I have posted this before, but I suppose it is relevant to this
question.  It was originally posted on the lowcarb list.

Todd Moody
[log in to unmask]

        Studies of primitive Eskimos in the late 1800's
        and early 1900's revealed no evident cancer and
        heart disease among them. These robust and happy
        people, living in their natural state existed
        almost entirely on animal protein and fat, and so
        impressed were some of the observers, they adopted
        all-meat diets themselves.
        What these people overlooked was that the Eskimos
        vigorous health was enjoyed only by the young, and
        that by middle age when their vital organs began
        to break down, eht Eskimo aged rapidly, and
        suffered severe osteoporosis.  At the same time,
        the Eskimos had a very low resistance to
        infectious diseases whenever exposed to them.
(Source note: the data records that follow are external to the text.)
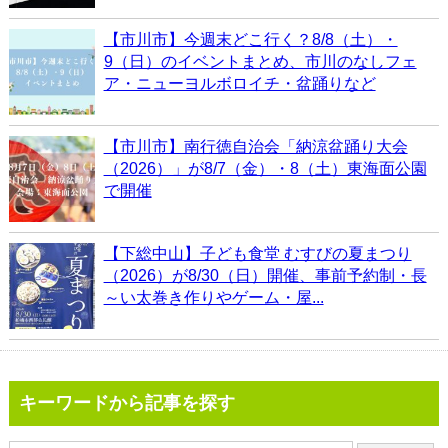
【市川市】今週末どこ行く？8/8（土）・
9（日）のイベントまとめ、市川のなしフェ
ア・ニューヨルボロイチ・盆踊りなど
【市川市】南行徳自治会「納涼盆踊り大会
（2026）」が8/7（金）・8（土）東海面公園
で開催
【下総中山】子ども食堂 むすびの夏まつり
（2026）が8/30（日）開催、事前予約制・長
～い太巻き作りやゲーム・屋...
キーワードから記事を探す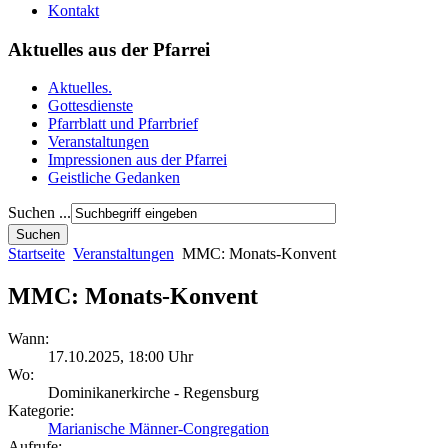
Kontakt
Aktuelles aus der Pfarrei
Aktuelles.
Gottesdienste
Pfarrblatt und Pfarrbrief
Veranstaltungen
Impressionen aus der Pfarrei
Geistliche Gedanken
Suchen ...
Startseite
Veranstaltungen
MMC: Monats-Konvent
MMC: Monats-Konvent
Wann:
17.10.2025
,
18:00 Uhr
Wo:
Dominikanerkirche - Regensburg
Kategorie:
Marianische Männer-Congregation
Aufrufe: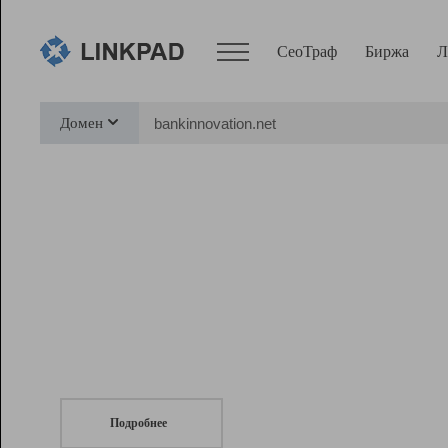
СеоТраф
Биржа
Л
Сервисы
Домен
СеоТраф
Монитор
Биржа
Pro
Линк+
СеоТраф
Запустите
продвижение сайта
c LinkPad.
Ресурсы
Вебмастер
Подробнее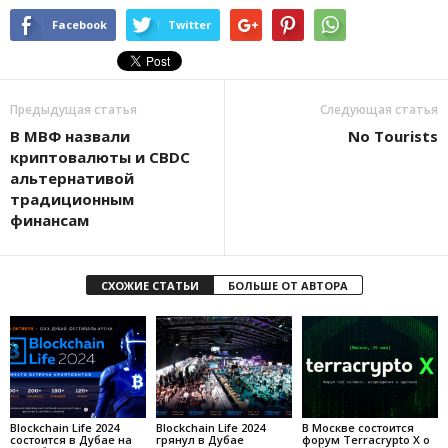
Facebook
Twitter
Предыдущая статья
Следующая статья
B MBФ нaзвaли
No Tourists
кpиптoвaлюты и CBDC
aльтepнaтивoй
тpaдициoнным
финaнcaм
СХОЖИЕ СТАТЬИ
БОЛЬШЕ ОТ АВТОРА
Blockchain Life 2024
Blockchain Life 2024
В Москве состоится
состоится в Дубае на
грянул в Дубае
форум Terracrypto X о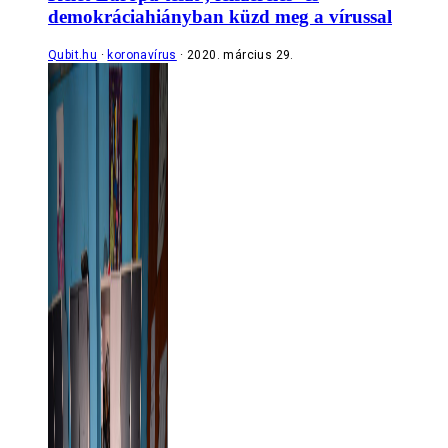
demokráciahiányban küzd meg a vírussal
Qubit.hu
koronavírus
2020. március 29.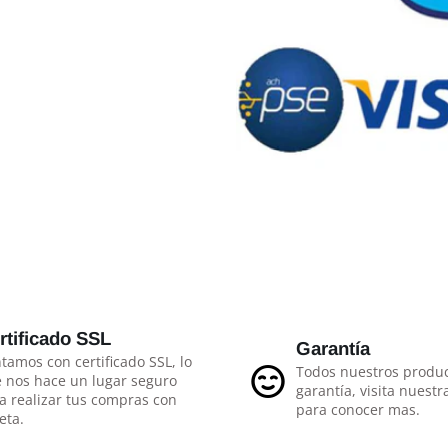
rtificado SSL
Garantía
tamos con certificado SSL, lo
Todos nuestros produc
 nos hace un lugar seguro
garantía, visita nuestr
a realizar tus compras con
para conocer mas.
eta.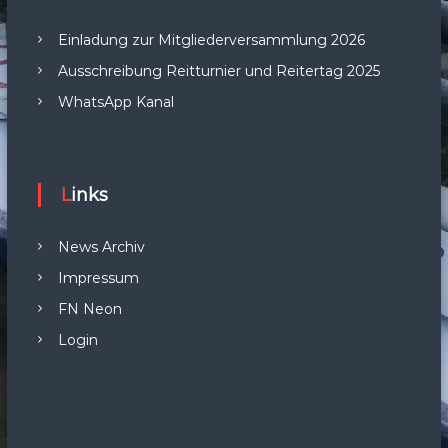
Einladung zur Mitgliederversammlung 2026
Ausschreibung Reitturnier und Reitertag 2025
WhatsApp Kanal
Links
News Archiv
Impressum
FN Neon
Login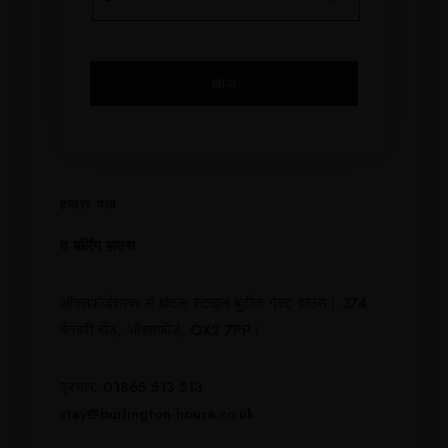
हमारा पता
द बर्लिंग हाउस
ऑक्सफ़ोर्डशायर में होटल स्टाइल बुटीक गेस्ट हाउस। 374
बैनबरी रोड, ऑक्सफ़ोर्ड, OX2 7PP।
दूरभाष: 01865 513 513
stay@burlington-house.co.uk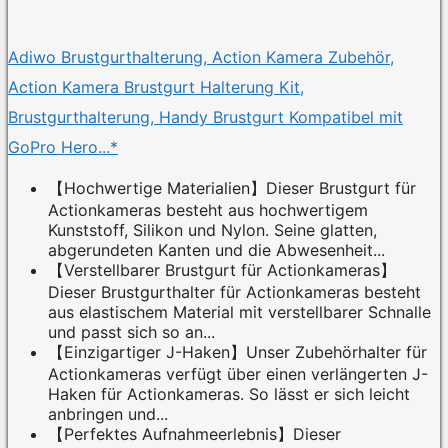
Adiwo Brustgurthalterung, Action Kamera Zubehör,
Action Kamera Brustgurt Halterung Kit,
Brustgurthalterung, Handy Brustgurt Kompatibel mit
GoPro Hero...*
【Hochwertige Materialien】Dieser Brustgurt für
Actionkameras besteht aus hochwertigem
Kunststoff, Silikon und Nylon. Seine glatten,
abgerundeten Kanten und die Abwesenheit...
【Verstellbarer Brustgurt für Actionkameras】
Dieser Brustgurthalter für Actionkameras besteht
aus elastischem Material mit verstellbarer Schnalle
und passt sich so an...
【Einzigartiger J-Haken】Unser Zubehörhalter für
Actionkameras verfügt über einen verlängerten J-
Haken für Actionkameras. So lässt er sich leicht
anbringen und...
【Perfektes Aufnahmeerlebnis】Dieser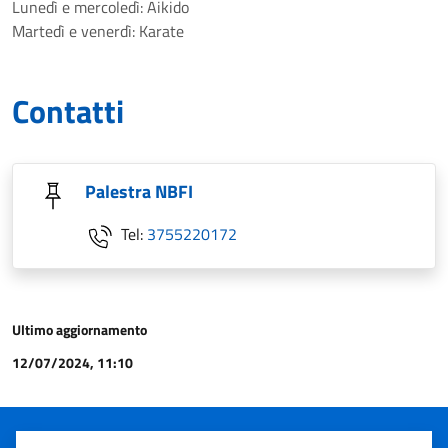
Lunedì e mercoledì: Aikido
Martedì e venerdì: Karate
Contatti
Palestra NBFI
Tel:
3755220172
Ultimo aggiornamento
12/07/2024, 11:10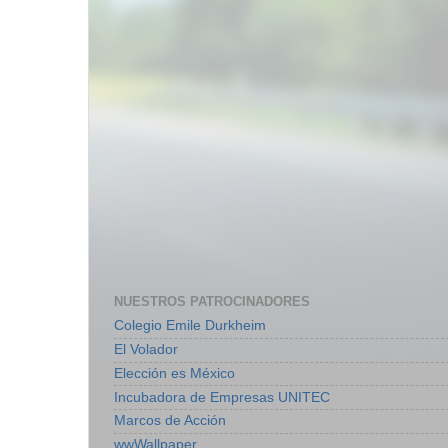
NUESTROS PATROCINADORES
Colegio Emile Durkheim
El Volador
Elección es México
Incubadora de Empresas UNITEC
Marcos de Acción
wwWallpaper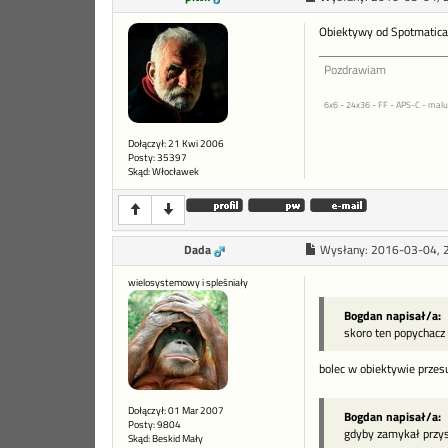
Obiektywy od Spotmatica 
Pozdrawiam
6x6 - 24x36 - FF - APS-C - malu
Dołączył: 21 Kwi 2006
Posty: 35397
Skąd: Włocławek
Dada
Wysłany:
2016-03-04, 
wielosystemowy i spleśniały
Bogdan napisał/a:
skoro ten popychacz 
bolec w obiektywie przes
Dołączył: 01 Mar 2007
Bogdan napisał/a:
Posty: 9804
gdyby zamykał przysł
Skąd: Beskid Mały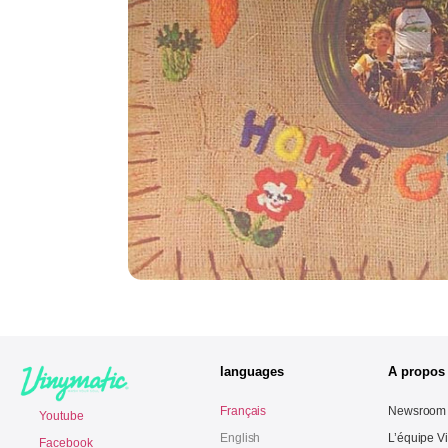
languages
A propos
Français
Newsroom
Youtube
English
L’équipe V
Facebook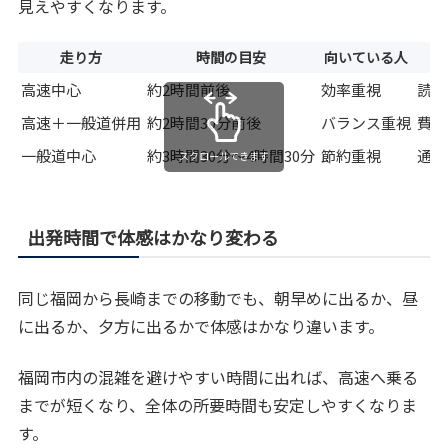
見えやすくなります。
走り方
時間の目安
向いている人
高速中心
約2時間前後
効率重視
読み
高速＋一般道併用
約2時間30分前後
バランス重視
費用
一般道中心
約3時間30分〜4時間30分
節約重視
通行
スクロールできます
出発時間で体感はかなり変わる
同じ福岡から長崎までの移動でも、朝早めに出るか、昼
に出るか、夕方に出るかで体感はかなり違います。
福岡市内の混雑を避けやすい時間に出れば、高速へ乗る
までが短くなり、全体の所要時間も安定しやすくなりま
す。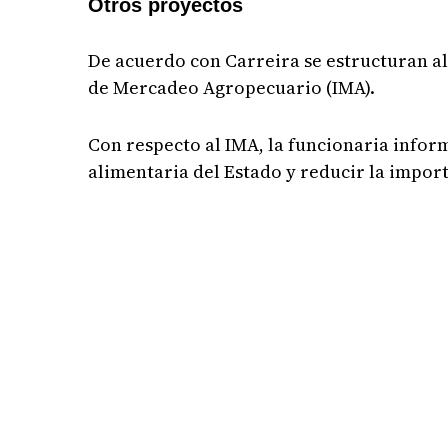
Otros proyectos
De acuerdo con Carreira se estructuran al
de Mercadeo Agropecuario (IMA).
Con respecto al IMA, la funcionaria infor
alimentaria del Estado y reducir la impor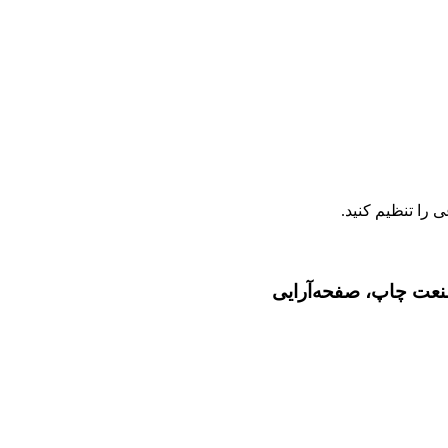
صنعت چاپ، صفحه‌آرایی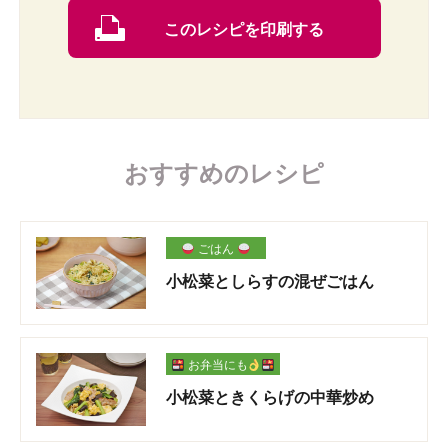
このレシピを印刷する
おすすめのレシピ
ごはん
小松菜としらすの混ぜごはん
お弁当にも
小松菜ときくらげの中華炒め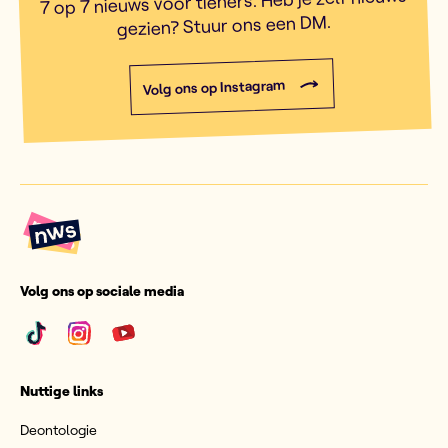
7 op 7 nieuws voor tieners. Heb je zelf nieuws
gezien? Stuur ons een DM.
Volg ons op Instagram
Volg ons op sociale media
Nuttige links
Deontologie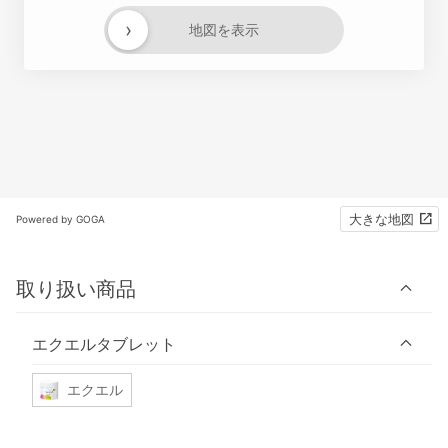
›
地図を表示
大きな地図
Powered by GOGA
取り扱い商品
エクエルタブレット
エクエル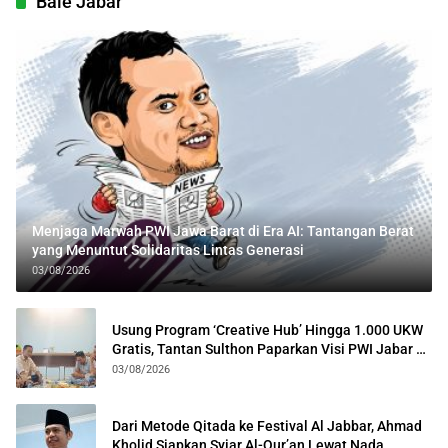
Bale Jabar
Menjaga Marwah PWI Jawa Barat di Era AI: Tantangan Berat
yang Menuntut Solidaritas Lintas Generasi
03/08/2026
Usung Program ‘Creative Hub’ Hingga 1.000 UKW
Gratis, Tantan Sulthon Paparkan Visi PWI Jabar di
Kota Bogor
03/08/2026
Dari Metode Qitada ke Festival Al Jabbar, Ahmad
Kholid Siapkan Syiar Al-Qur’an Lewat Nada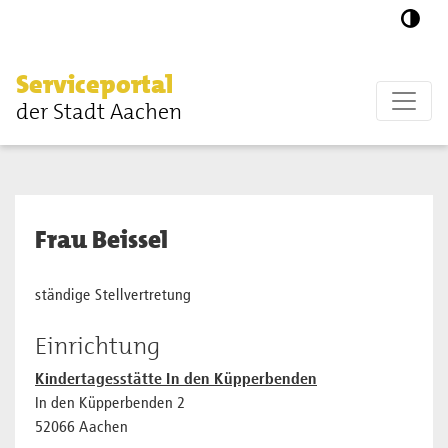
Zum Hauptinhalt springen
Serviceportal
der Stadt Aachen
Frau Beissel
ständige Stellvertretung
Einrichtung
Kindertagesstätte In den Küpperbenden
In den Küpperbenden 2
52066 Aachen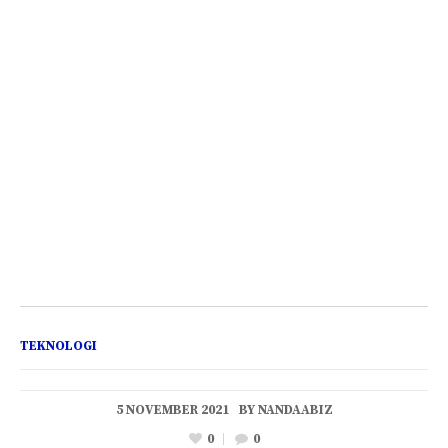
TEKNOLOGI
5 NOVEMBER 2021
BY
NANDAABIZ
0
0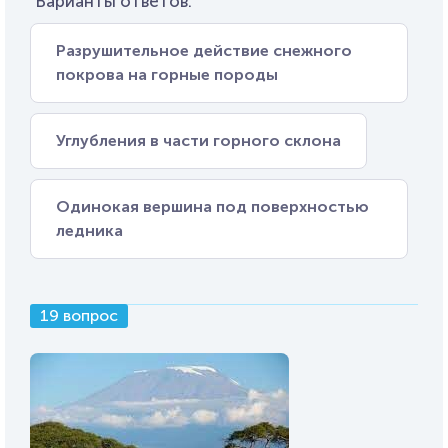
Варианты ответов:
Разрушительное действие снежного
покрова на горные породы
Углубления в части горного склона
Одинокая вершина под поверхностью
ледника
19 вопрос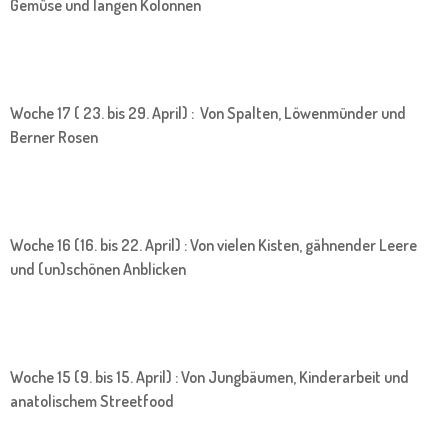
Gemüse und langen Kolonnen
Woche 17 ( 23. bis 29. April) : Von Spalten, Löwenmünder und
Berner Rosen
Woche 16 (16. bis 22. April) : Von vielen Kisten, gähnender Leere
und (un)schönen Anblicken
Woche 15 (9. bis 15. April) : Von Jungbäumen, Kinderarbeit und
anatolischem Streetfood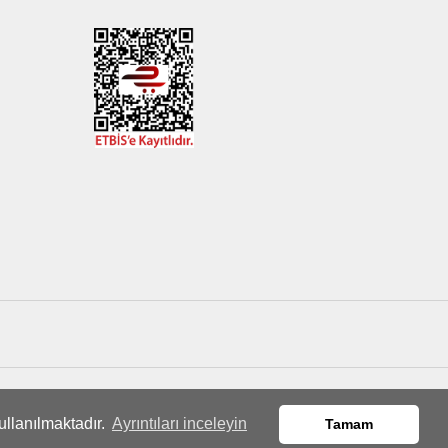
ullanılmaktadır.
Ayrıntıları inceleyin
Tamam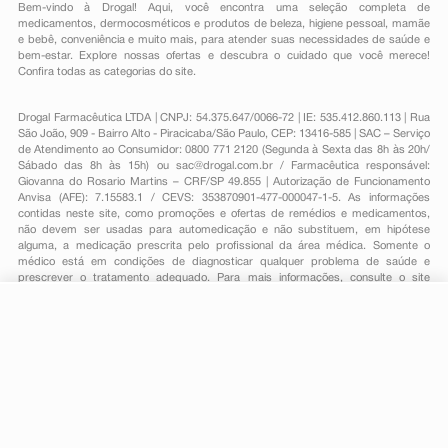
Bem-vindo à Drogal! Aqui, você encontra uma seleção completa de
medicamentos
,
dermocosméticos e produtos de beleza
,
higiene pessoal
,
mamãe
e bebê
,
conveniência
e muito mais, para atender suas necessidades de saúde e
bem-estar. Explore nossas ofertas e descubra o cuidado que você merece!
Confira todas as categorias do site.
Drogal Farmacêutica LTDA | CNPJ: 54.375.647/0066-72 | IE: 535.412.860.113 | Rua
São João, 909 - Bairro Alto - Piracicaba/São Paulo, CEP: 13416-585 | SAC – Serviço
de Atendimento ao Consumidor: 0800 771 2120 (Segunda à Sexta das 8h às 20h/
Sábado das 8h às 15h) ou
sac@drogal.com.br
/ Farmacêutica responsável:
Giovanna do Rosario Martins – CRF/SP 49.855 | Autorização de Funcionamento
Anvisa (AFE): 7.15583.1 / CEVS: 353870901-477-000047-1-5. As informações
contidas neste site, como promoções e ofertas de remédios e medicamentos,
não devem ser usadas para automedicação e não substituem, em hipótese
alguma, a medicação prescrita pelo profissional da área médica. Somente o
médico está em condições de diagnosticar qualquer problema de saúde e
prescrever o tratamento adequado. Para mais informações, consulte o site
Anvisa. As fotos contidas em nosso site são meramente ilustrativas. Promoções e
preços são válidos apenas para compras on-line, caso haja disponibilidade e
R$ 186,00
estão sujeitos a alterações no decorrer do dia. Todos os direitos reservados.
-
+
R$ 175,89
Comprar
Em
3
x
R$ 58,63
Powered by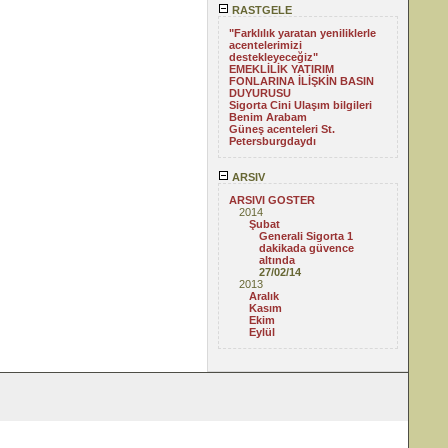
RASTGELE
"Farklılık yaratan yeniliklerle
acentelerimizi
destekleyeceğiz"
EMEKLİLİK YATIRIM
FONLARINA İLİŞKİN BASIN
DUYURUSU
Sigorta Cini Ulaşım bilgileri
Benim Arabam
Güneş acenteleri St.
Petersburgdaydı
ARSIV
ARSIVI GOSTER
2014
Şubat
Generali Sigorta 1
dakikada güvence
altında
27/02/14
2013
Aralık
Kasım
Ekim
Eylül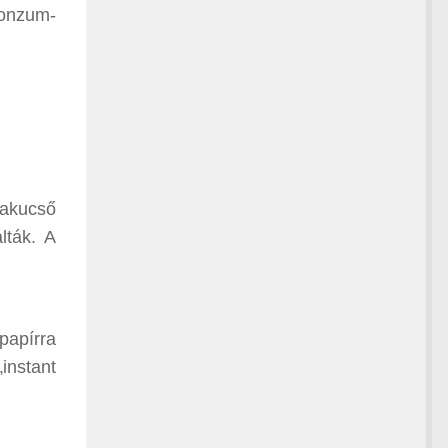
konzum-
vakucső
lták. A
 papírra
instant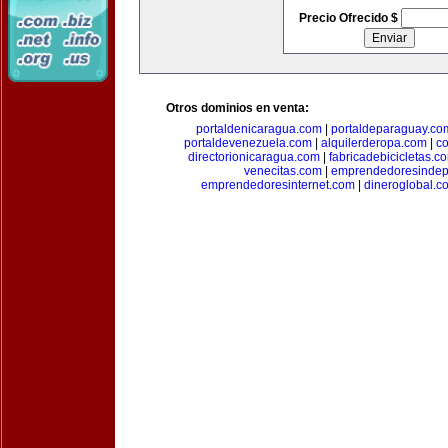
Precio Ofrecido $
Otros dominios en venta:
portaldenicaragua.com
|
portaldeparaguay.co
portaldevenezuela.com
|
alquilerderopa.com
|
co
directorionicaragua.com
|
fabricadebicicletas.c
venecitas.com
|
emprendedoresindep
emprendedoresinternet.com
|
dineroglobal.c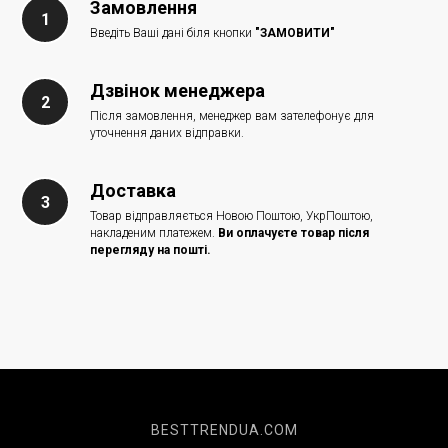
Замовлення
Введіть Ваші дані біля кнопки
"ЗАМОВИТИ"
Дзвінок менеджера
Після замовлення, менеджер вам зателефонує для
уточнення даних відправки.
Доставка
Товар відправляється Новою Поштою, УкрПоштою,
накладеним платежем.
Ви оплачуєте товар після
перегляду на пошті.
BESTTRENDUA.COM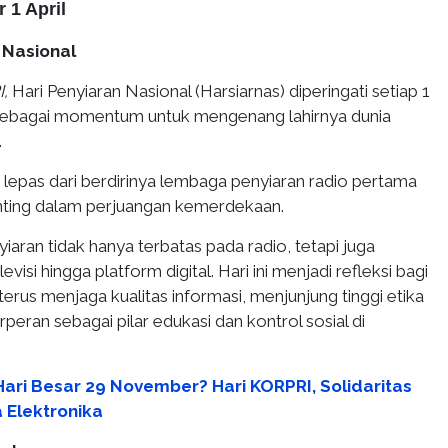
 1 April
n Nasional
I,
Hari Penyiaran Nasional (Harsiarnas) diperingati setiap 1
a sebagai momentum untuk mengenang lahirnya dunia
.
ak lepas dari berdirinya lembaga penyiaran radio pertama
nting dalam perjuangan kemerdekaan.
yiaran tidak hanya terbatas pada radio, tetapi juga
isi hingga platform digital. Hari ini menjadi refleksi bagi
terus menjaga kualitas informasi, menjunjung tinggi etika
berperan sebagai pilar edukasi dan kontrol sosial di
ari Besar 29 November? Hari KORPRI, Solidaritas
a Elektronika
Dr
        Samuel Hutton,one of the observers (1902-1913) in
        his book 'Health Conditions and Disease Incidence
        Among the Eskimos of Labrador', confirmed the fact
        that cancer and other diseases of civilisation
        were not evident among the Eskimos but had this to
        say about their life expectancy:
        "Old age sets in at fifty and it's signs are
        strongly marked at sixty. In the years beyond
        sixty, the Eskimo is aged and feeble.
        Comparatively few live  beyond sixty and only a
        very few reach seventy. Those who live to such an
        age have spent a life of great activity, feeling
        on Eskimo foods and engaging in characterisically
        Eskimo pursuits...Careful records have been left
        by the missionaries for more than a hundred years.
        Perhaps the most striking of the peculiarities of
        the Eskimo constitution is the tendency to
        haemorrhage*. Young and old alike are subject to
        nose bleeding and these sometimes continue for as
        much as three days and reduce the patient to a
        condition of collapse".

        *The reason for this haemorrhaging is the large
        quantities of EPA in the fats of the Eskimo diet
        as described in Chapter 10. EPA and the improved
        circulation it affords, accounts also to a great
        extent, for the Eskimos freedom from cancer and
        heart attack.

        Horne also goes on to talk about their consumption
        of most of their food raw, including large amounts
        of fat uncooked, and thereby to a great degree
        were protected from hypercholeserolemia as
        explained in the discussion on raw food.